**Task objective:** Reproduce the lines below verbatim, omitting the pictures from your output.

--- BEGIN Input data ---

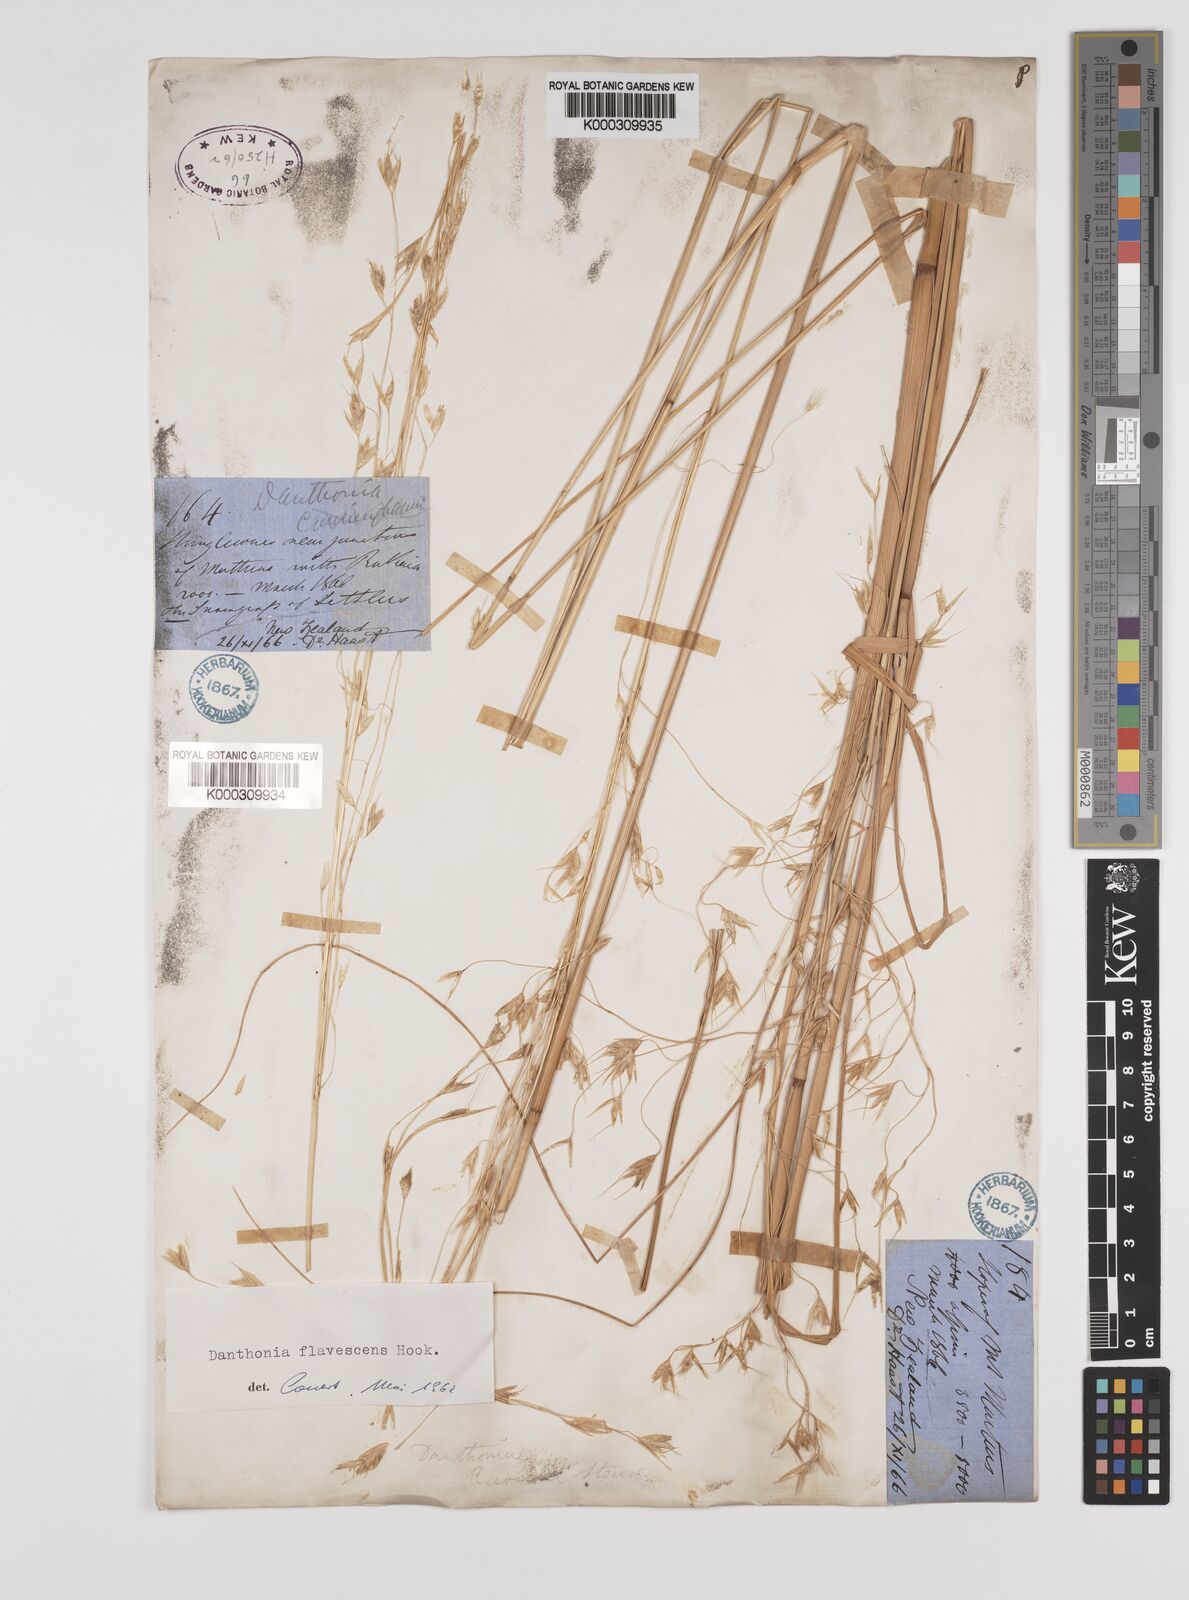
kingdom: Plantae
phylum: Tracheophyta
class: Liliopsida
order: Poales
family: Poaceae
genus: Chionochloa
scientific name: Chionochloa rigida
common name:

--- END Input data ---

**Problem solution:**
kingdom: Plantae
phylum: Tracheophyta
class: Liliopsida
order: Poales
family: Poaceae
genus: Chionochloa
scientific name: Chionochloa rigida
common name:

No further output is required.